Le suspect est un exercice de style dont les coutures sont parfois apparentes (l’inspecteur dont l’acharnement est inexpliqué, les modifications de l’opinion publique suivant les nécessités de l’intrigue au détriment de la vraisemblance) dans la lignée de certains films de Hitchcock. Pour vous donner une idée du genre de film dont il est question, sachez que l’un de ses moments forts est un apéritif avec un cadavre planqué sous le canapé. La mécanique, au fond très théâtrale, est brillamment agencée mais le tout est véritablement transcendé par un dénouement magnifique qui voit se révéler le méchant le plus gentil de l’histoire du cinéma. Ce flou moral donne une passionnante profondeur à l’exercice de style d’autant que les acteurs ont la présence nécessaire pour incarner leurs rôles stéréotypés. Ella Raines est très belle tandis que les manières de Charles Laughton font merveille. Au final, Le suspect peut être considéré comme un des meilleurs films de Robert Siodmak.
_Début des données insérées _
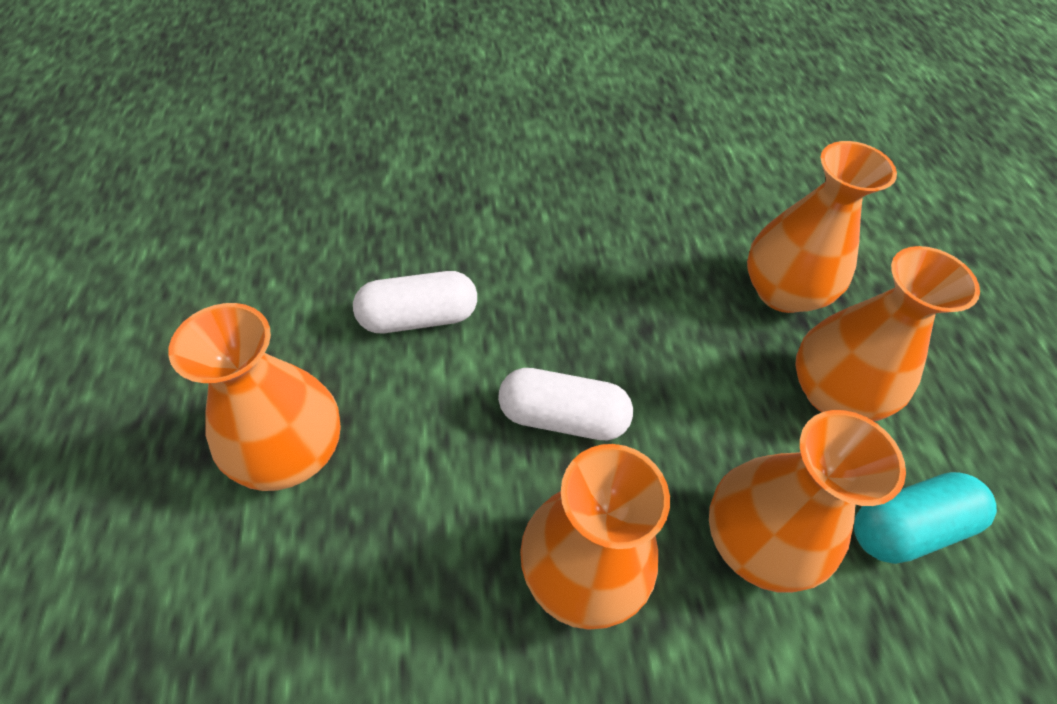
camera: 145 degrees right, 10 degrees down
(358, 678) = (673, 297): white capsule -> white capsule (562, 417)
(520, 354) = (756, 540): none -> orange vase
Double énigme (The dark mirror, Robert Siodmak, 1946)


Un médecin est tué dans son appartement. Les soupçons s’orientent rapidement vers deux jumelles…

Malgré l’apparente originalité de l’idée de départ (la gémellité), le déroulement de l’enquête est ennuyeux et convenu.  Comme c’était souvent le cas à l’époque, l’utilisation de la psychanalyse à des fins dramatiques est naïve et lourdingue. Bref, Double énigme est un film noir qui sans être franchement mauvais (la double prestation d’Olivia de Havilland y est remarquable) s’avère oubliable.

Pour toi j’ai tué (Criss Cross, Robert Siodmak, 1949)

De retour dans sa ville natale, un homme tente de renouer avec son ex-femme. Celle-ci est désormais la compagne d’un caïd…

Ce film noir archétypal est parfaitement réussi à ceci près que sa construction narrative a quelque chose de frustrant: l’exposition (la présentation des protagonistes et de leur environnement) vient après un démarrage en trombe et fait donc retomber la tension. Le procédé du flashback a pu donner de brillants résultats, surtout dans ce genre, mais ici son emploi s’avère malhabile. Il s’agit moins pour les auteurs de pénétrer la subjectivité du personnage (comme dans Laura) que de dispenser au spectateur les informations nécessaires à la compréhension de la suite du récit. Quitte à briser le crescendo entamé précédemment. Le mouvement dramatique est descendant alors que si le film avait été raconté à l’endroit, il aurait été ascendant (cf La femme à l’écharpe pailletée réalisé l’année suivante par le même Siodmak). Pour toi j’ai tué n’en reste pas moins un bon film, montrant un personnage de femme fatale particulièrement ambivalent -donc intéressant- ainsi qu’une séquence finale absolument superbe.

La femme à l’écharpe pailletée (The file on Thelma Jordon, Robert Siodmak, 1950)

L’assistant de l’avocat général d’une petite ville américaine est entraînée dans une histoire sordide par une mystérieuse femme…

La femme à l’écharpe pailletée est un film noir aussi beau que son titre. On admirera particulièrement l’efficacité avec laquelle le personnage masculin principal est caractérisé. Wendell Corey est excellent dans le rôle. Ses troubles conjugaux, son sentiment d’échec personnel…Tout cela est présenté rapidement et annonce intelligemment le drame qui va s’ensuivre. Le scénario est impeccable, la photo superbe, Barbara Stanwyck égale à elle-même, la mise en scène aux petits oignons. L’oeuvre est tout à fait typique de cette perfection du film de studio où l’excellence des différents intervenants insuffle une réelle substance aux situations les plus conventionnelles. 1950, meilleure année du cinéma hollywoodien?